Collectif - La taille de la pierre
Mouvement et métamorphose de l'esprit
La plus dure matière, la plus impénétrable, la plus fermée, livre à l'homme, très tôt dans son évolution, le moyen même de transformation et d'adaptation à partir duquel celui-ci va sortir lentement de l'opacité de sa vie, de l'épaisseur mystérieuse de l'univers où il baigne, et commencer à ouvrir, d'un même geste, et le monde et la perception qu'il en a.

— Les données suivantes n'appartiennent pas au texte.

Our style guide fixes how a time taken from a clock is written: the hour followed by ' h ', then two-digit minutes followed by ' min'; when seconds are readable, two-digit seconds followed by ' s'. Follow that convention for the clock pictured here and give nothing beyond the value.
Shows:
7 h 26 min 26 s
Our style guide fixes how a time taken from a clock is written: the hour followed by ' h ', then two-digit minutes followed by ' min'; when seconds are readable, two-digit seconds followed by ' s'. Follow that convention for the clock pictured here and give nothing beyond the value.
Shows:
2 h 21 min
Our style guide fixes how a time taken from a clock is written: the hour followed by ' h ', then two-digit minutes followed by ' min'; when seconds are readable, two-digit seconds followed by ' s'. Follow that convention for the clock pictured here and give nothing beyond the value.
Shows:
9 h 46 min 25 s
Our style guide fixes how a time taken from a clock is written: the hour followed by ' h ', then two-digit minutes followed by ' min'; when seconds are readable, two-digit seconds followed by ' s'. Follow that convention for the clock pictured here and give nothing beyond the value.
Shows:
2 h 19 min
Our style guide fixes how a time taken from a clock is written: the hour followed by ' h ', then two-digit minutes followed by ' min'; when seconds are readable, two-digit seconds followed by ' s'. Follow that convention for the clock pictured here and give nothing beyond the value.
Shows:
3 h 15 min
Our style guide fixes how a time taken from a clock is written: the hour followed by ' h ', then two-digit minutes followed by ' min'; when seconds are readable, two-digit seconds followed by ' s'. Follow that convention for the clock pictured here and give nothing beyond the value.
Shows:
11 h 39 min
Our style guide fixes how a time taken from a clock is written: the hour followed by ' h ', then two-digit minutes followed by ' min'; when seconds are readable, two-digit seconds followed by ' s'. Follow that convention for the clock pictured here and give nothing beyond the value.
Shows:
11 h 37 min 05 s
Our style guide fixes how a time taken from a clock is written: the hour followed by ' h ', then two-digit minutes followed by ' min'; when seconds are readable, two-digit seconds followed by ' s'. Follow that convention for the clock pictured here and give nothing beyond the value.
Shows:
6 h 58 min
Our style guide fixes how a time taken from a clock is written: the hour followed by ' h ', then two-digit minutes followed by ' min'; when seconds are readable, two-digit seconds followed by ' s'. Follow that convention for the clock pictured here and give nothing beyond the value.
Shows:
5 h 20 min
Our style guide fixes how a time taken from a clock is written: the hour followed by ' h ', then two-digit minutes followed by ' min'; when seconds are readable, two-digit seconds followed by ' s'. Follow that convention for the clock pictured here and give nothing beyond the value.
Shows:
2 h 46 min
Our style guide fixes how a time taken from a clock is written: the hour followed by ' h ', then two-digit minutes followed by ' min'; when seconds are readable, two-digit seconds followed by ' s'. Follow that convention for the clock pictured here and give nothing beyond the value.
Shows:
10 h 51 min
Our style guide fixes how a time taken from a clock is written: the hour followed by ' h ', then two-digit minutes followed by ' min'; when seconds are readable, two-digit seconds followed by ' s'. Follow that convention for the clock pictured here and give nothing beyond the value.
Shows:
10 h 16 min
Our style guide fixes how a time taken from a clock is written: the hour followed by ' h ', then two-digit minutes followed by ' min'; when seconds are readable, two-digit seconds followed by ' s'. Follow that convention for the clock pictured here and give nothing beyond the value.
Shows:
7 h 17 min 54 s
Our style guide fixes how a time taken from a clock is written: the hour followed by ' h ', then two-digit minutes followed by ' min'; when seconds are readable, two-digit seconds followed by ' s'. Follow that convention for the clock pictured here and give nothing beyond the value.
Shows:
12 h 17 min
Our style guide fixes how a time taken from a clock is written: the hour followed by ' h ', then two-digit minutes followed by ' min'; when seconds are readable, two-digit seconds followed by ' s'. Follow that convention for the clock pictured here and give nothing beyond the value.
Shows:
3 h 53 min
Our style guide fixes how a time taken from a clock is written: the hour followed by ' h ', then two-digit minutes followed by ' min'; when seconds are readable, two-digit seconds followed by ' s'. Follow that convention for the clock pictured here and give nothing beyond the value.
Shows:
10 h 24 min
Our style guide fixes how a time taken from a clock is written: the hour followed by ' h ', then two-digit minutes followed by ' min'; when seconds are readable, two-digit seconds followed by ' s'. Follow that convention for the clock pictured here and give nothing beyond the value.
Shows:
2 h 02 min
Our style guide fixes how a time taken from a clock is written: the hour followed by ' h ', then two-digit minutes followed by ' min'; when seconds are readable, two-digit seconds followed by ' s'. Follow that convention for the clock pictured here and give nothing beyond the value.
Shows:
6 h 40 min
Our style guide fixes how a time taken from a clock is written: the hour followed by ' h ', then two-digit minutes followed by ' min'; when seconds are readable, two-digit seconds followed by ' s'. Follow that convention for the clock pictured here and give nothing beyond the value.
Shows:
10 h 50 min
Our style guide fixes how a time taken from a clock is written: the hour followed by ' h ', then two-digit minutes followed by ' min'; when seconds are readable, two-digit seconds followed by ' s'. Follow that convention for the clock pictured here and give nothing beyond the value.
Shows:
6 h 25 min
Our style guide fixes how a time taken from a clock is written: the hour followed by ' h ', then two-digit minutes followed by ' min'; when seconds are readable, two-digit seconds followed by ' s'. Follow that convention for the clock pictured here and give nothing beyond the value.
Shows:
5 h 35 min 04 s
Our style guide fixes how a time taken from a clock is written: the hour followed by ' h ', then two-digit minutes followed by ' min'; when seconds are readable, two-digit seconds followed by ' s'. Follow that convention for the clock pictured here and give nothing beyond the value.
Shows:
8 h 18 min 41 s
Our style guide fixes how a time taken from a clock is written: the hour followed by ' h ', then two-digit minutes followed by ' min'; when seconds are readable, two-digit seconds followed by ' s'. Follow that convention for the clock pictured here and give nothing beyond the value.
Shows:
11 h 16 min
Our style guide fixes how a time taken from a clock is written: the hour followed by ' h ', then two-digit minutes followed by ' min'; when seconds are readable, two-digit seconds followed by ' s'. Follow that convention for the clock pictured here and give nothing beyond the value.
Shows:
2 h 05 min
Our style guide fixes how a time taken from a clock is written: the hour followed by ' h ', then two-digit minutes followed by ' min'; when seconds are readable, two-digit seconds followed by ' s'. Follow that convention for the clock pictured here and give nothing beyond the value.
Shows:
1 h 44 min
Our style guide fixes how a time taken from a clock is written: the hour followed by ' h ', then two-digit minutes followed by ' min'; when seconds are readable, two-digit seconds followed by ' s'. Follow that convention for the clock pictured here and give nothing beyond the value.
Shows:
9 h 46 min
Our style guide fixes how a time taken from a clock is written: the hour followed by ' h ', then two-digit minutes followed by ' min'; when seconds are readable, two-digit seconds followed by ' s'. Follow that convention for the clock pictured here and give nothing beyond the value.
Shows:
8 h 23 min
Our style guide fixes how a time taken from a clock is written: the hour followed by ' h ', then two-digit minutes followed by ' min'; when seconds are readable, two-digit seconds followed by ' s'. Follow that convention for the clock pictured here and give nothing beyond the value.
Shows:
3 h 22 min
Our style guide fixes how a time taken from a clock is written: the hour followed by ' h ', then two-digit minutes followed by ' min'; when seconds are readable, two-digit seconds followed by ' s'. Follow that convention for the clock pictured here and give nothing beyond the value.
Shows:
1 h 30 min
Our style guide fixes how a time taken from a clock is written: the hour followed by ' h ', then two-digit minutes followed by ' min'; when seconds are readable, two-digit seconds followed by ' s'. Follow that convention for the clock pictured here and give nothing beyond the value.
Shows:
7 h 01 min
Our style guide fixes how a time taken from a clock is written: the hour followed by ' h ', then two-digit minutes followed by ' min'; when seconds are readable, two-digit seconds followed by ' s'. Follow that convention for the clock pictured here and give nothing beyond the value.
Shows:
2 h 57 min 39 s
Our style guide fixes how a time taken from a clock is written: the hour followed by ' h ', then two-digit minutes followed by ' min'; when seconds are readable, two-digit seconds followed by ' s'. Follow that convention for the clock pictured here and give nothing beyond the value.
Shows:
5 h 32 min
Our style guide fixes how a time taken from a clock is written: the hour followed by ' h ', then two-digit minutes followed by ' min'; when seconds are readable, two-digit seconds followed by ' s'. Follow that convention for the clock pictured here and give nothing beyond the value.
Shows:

Que l'outillage primordial, taillé dans la roche siliceuse, soit impérissable, ce fait en dit long sur la conquête de l'intelligence qu'il suppose et sous-tend. Ainsi, c'est en façonnant la matière la plus apparemment immobile, inerte, que les hommes ont discerné et cultivé en eux le mouvement et la métamorphose de leur esprit. Et c'est encore parce que la pierre ne bouge pas, ou si longuement, que nous avons aujourd'hui la preuve tangible de cette lente genèse du geste et de la pensée. Il suffit, pour s'en convaincre, de s'assurer de la présence parmi nous de cette action des origines, grâce à ces centaines de milliards de témoins silencieux qui nous sont restitués, conservés à leur état natif dans un temps qui est encore le nôtre, par la nature : la volonté de l'homme est inscrite, ainsi, dans ce nombre infini de silex tai11és, arrangés à ses fins, qu'il a légués à la mémoire du monde après s'en être fait des alliés, des complices, des outils.
Le premier musée des arts et métiers, par la pierre, est partout - partout où nos lointains ancêtres ont su inscrire la trajectoire de leur existence - à tout endroit de la planète où l'on retrouve des pierres dont le tranchant n'a pu être imaginé par le seul hasard géologique. C'est au tranchant que se mesure l'humanité, c'est au tranchant que se révèle l'action, c'est le tranchant qui apprend, qui impulse, qui découvre.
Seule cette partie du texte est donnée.